CONSIGNES DE TRAVAIL
**1.** Répondez aux questions suivantes à partir du texte sur Jean-Pierre Jeunet, en reprenant les lettres (a), (b) et (c) :
(a) Quelle distinction le festival a-t-il remise à Jean-Pierre Jeunet ?
(b) Sur quelle plateforme et en quelle année son film Big Bug doit-il sortir ?
(c) Qui interroge Jean-Pierre Jeunet ?
**2.** Transcrivez fidèlement le passage du texte sur Jean-Pierre Jeunet qui commence par « Paul Pierroux-Taranto : Vous » et s'achève sur « Connaissiez-vous Valencia ? ».

TEXTE

┏━━

Le festival La Mostra de València-Cinema del Mediterrani vient de remettre au scénariste, producteur et réalisateur français Jean-Pierre Jeunet sa Palme d’honneur pour récompenser "une carrière unique et très personnelle". Jean-Pierre Jeunet, c’est un regard sur le monde et l’enfance, une poésie inimitable et si souvent copiée, une liberté de ton et un plaisir de faire. Cet artisan du cinéma a su rester humble malgré une filmographie impressionnante et un film cultissime : Le Fabuleux Destin d'Amélie Poulain, qui fête ses vingt ans cette année. Quant à son prochain film, Big Bug, il sortira sur Netflix en 2022 et traite des robots et de l’intelligence artificielle. Sans jamais se départir de son sens de l’humour, Jean-Pierre Jeunet a bien voulu répondre à nos questions. Rencontre.
Paul Pierroux-Taranto : Vous venez de recevoir la Palme d’honneur de la Mostra de Valencia-Cinema del Mediterrani pour l’ensemble de votre œuvre. Quel effet cela vous fait ? Connaissiez-vous Valencia ?

┗━━

ENSEMBLE DES ITEMS
┏━━

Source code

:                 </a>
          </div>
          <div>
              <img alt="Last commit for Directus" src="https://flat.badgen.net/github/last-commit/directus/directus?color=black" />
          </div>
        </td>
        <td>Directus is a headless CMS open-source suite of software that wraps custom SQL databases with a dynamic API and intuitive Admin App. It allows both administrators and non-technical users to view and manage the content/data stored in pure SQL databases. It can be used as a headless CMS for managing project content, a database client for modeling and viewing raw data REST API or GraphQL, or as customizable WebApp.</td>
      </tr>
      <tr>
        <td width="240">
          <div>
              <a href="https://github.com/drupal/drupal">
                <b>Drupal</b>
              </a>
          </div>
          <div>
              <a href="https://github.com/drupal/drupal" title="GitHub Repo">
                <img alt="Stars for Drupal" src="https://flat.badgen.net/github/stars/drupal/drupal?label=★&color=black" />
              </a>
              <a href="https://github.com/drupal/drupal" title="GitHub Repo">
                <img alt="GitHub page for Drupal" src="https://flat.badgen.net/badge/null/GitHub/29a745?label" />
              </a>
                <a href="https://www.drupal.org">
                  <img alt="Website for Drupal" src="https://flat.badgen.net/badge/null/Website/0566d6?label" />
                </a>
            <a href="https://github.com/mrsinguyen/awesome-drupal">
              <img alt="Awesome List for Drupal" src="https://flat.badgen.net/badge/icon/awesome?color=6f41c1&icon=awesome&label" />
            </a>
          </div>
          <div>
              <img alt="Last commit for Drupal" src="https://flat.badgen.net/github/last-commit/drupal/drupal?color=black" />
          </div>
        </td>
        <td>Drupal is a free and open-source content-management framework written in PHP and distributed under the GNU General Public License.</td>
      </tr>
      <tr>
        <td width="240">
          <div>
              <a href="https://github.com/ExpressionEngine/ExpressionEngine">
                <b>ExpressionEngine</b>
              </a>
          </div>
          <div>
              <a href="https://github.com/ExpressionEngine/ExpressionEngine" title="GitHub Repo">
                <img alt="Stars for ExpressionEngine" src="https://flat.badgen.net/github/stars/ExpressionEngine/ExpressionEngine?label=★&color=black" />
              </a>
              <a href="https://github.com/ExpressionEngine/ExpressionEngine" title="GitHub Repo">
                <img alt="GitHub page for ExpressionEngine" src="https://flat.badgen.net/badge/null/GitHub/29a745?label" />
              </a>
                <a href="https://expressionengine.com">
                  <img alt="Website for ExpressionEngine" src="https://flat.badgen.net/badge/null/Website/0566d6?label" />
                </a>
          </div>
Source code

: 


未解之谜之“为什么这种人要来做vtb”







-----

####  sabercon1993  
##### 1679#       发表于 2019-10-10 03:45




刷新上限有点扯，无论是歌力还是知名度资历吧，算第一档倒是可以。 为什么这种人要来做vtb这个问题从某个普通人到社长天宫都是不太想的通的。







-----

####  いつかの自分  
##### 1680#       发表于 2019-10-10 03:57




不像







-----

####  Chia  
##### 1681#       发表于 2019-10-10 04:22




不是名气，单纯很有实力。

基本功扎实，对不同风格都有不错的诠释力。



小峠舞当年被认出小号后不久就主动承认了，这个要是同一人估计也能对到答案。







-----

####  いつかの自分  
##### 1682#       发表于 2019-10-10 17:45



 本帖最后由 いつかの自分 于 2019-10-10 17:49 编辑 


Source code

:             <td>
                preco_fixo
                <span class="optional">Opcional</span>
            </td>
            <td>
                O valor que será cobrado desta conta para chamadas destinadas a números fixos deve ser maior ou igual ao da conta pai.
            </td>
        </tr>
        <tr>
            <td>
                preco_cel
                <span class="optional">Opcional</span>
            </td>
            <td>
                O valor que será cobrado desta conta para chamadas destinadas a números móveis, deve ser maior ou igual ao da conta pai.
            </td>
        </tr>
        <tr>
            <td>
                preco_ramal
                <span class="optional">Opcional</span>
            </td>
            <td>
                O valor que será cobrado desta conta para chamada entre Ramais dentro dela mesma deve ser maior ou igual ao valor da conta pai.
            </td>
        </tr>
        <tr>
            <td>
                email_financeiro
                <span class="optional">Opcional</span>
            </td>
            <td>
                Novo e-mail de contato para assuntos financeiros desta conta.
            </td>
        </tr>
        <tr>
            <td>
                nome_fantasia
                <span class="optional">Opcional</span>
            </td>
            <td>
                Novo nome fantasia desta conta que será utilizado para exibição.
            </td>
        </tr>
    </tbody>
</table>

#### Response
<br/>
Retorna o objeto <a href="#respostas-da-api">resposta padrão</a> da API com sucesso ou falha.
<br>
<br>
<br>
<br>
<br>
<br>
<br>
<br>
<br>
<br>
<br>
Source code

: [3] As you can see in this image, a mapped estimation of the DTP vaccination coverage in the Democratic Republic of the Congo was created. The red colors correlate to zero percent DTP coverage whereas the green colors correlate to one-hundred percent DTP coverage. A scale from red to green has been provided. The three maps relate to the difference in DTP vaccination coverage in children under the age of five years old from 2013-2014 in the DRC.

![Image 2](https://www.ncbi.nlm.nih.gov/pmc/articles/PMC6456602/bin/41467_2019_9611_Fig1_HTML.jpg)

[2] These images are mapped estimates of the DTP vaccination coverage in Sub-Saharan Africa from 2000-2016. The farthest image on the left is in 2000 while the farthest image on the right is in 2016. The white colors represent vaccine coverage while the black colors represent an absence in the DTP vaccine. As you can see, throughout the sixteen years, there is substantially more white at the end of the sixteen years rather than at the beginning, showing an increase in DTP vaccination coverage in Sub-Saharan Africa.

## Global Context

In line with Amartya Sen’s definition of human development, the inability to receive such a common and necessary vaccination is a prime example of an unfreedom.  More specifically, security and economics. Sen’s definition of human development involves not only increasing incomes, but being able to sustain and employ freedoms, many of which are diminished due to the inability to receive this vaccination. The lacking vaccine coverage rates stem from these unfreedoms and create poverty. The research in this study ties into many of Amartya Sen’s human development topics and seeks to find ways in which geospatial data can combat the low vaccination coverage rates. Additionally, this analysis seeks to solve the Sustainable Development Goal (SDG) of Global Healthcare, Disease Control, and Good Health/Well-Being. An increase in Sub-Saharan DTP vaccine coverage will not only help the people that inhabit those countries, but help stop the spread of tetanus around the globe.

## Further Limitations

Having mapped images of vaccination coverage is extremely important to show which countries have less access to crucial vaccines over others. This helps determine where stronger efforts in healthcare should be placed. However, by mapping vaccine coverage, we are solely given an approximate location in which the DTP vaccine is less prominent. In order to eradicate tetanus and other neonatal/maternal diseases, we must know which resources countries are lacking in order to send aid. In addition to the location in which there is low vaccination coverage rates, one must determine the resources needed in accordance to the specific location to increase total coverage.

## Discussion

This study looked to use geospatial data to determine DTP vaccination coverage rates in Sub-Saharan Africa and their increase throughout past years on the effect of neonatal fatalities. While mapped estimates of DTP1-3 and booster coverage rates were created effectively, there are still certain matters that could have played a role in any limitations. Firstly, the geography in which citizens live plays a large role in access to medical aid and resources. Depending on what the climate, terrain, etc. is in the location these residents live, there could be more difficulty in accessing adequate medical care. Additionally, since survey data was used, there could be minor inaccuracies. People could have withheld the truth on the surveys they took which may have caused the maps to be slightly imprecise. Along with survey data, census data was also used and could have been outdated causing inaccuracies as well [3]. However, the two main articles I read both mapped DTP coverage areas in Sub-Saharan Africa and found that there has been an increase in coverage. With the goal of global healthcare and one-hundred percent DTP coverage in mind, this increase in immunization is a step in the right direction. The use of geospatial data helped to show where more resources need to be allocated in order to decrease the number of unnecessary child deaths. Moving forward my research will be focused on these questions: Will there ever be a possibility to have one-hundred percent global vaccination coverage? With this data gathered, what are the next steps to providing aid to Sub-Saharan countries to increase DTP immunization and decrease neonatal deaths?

┗━━

RÉPONSES
**1.**
(a) La Palme d'honneur.
(b) Sur Netflix, en 2022.
(c) Paul Pierroux-Taranto.

**2.**
Paul Pierroux-Taranto : Vous venez de recevoir la Palme d’honneur de la Mostra de Valencia-Cinema del Mediterrani pour l’ensemble de votre œuvre. Quel effet cela vous fait ? Connaissiez-vous Valencia ?